As internações por Acidentes e Emergências foram mais rápidas durante Serviço Nacional de Saúde dias de greve, revelou um grande estudo, com alguns pacientes chegando à cama até cinco horas mais cedo do que o normal.
Pesquisadores da Universidade de Lancaster analisaram mais de 44.000 internações hospitalares em dois departamentos de emergência em Lancashire entre janeiro de 2022 e abril de 2024.
O período incluiu 61 dias de greve distintos envolvendo médicos juniores, consultores, enfermeiros e pessoal de ambulância.
Apesar dos temores de que as paralisações prejudicassem os serviços de linha de frente, o estudo não encontrou nenhuma diferença no número de pacientes atendidos no pronto-socorro, na proporção de internações ou na rapidez com que foram atendidos pela primeira vez por um médico.

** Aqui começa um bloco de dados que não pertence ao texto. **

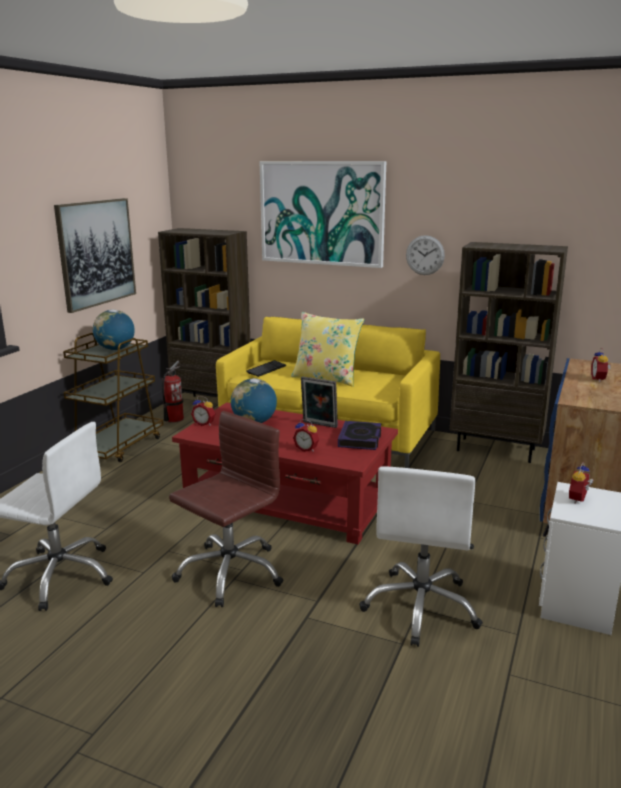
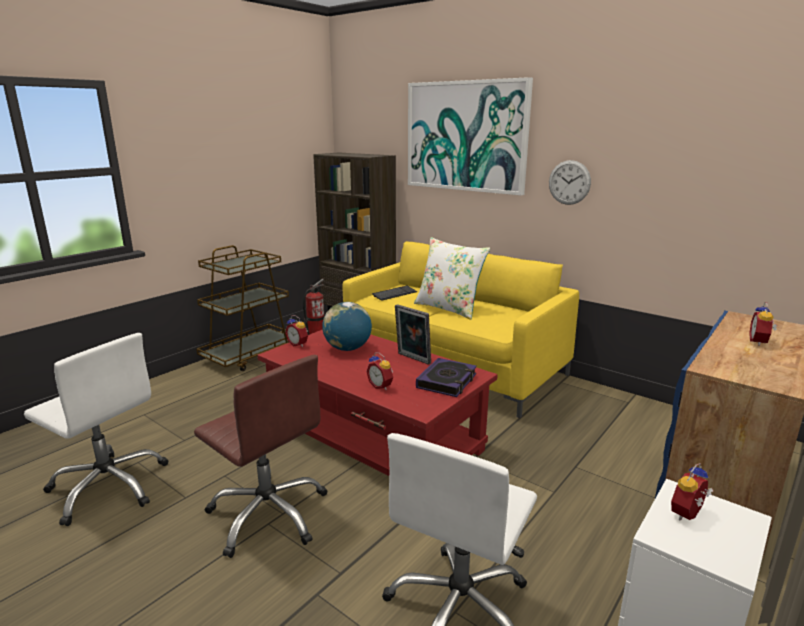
camera: 15 degrees right, 0 degrees up
(96, 253) = (243, 170): picture -> none
(115, 349) = (249, 262): globe -> none
(230, 572) = (269, 514): brown office chair -> brown office chair turned 75 degrees clockwise
(326, 378) = (449, 308): yellow pillow -> white pillow
(496, 449) = (634, 407): brown bookcase -> none

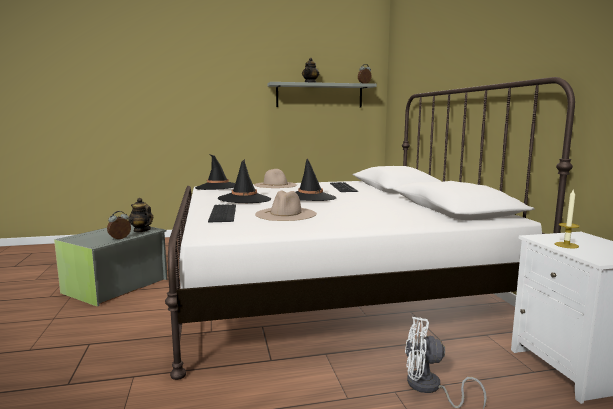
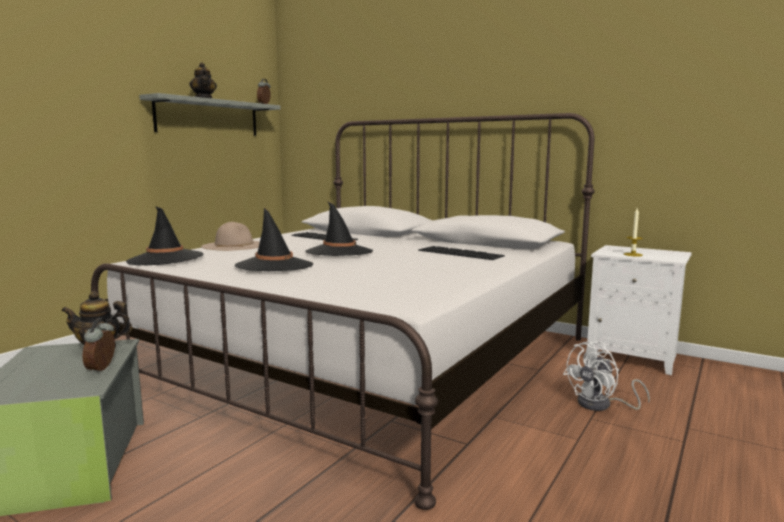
camera: 45 degrees left, 0 degrees up
(224, 213) = (323, 283): keyboard -> keyboard (461, 253)
(286, 214) = (389, 271): beige hat -> none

No entanto, uma vez tomada a decisão de admitir, os pacientes eram transferidos para enfermarias de forma significativamente mais rápida durante determinados períodos de greve – especialmente quando os médicos e consultores juniores estavam em greve.
As maiores melhorias foram observadas em um departamento de emergência com serviço completo 24 horas por dia, com uma unidade de traumas graves, enquanto uma unidade menor de ferimentos leves também registrou admissões mais rápidas quando os consultores saíram.
Os especialistas acreditam que a tendência surpreendente se deve provavelmente ao aumento da disponibilidade de camas, uma vez que os hospitais cancelaram um grande número de operações e consultas de rotina durante a greve.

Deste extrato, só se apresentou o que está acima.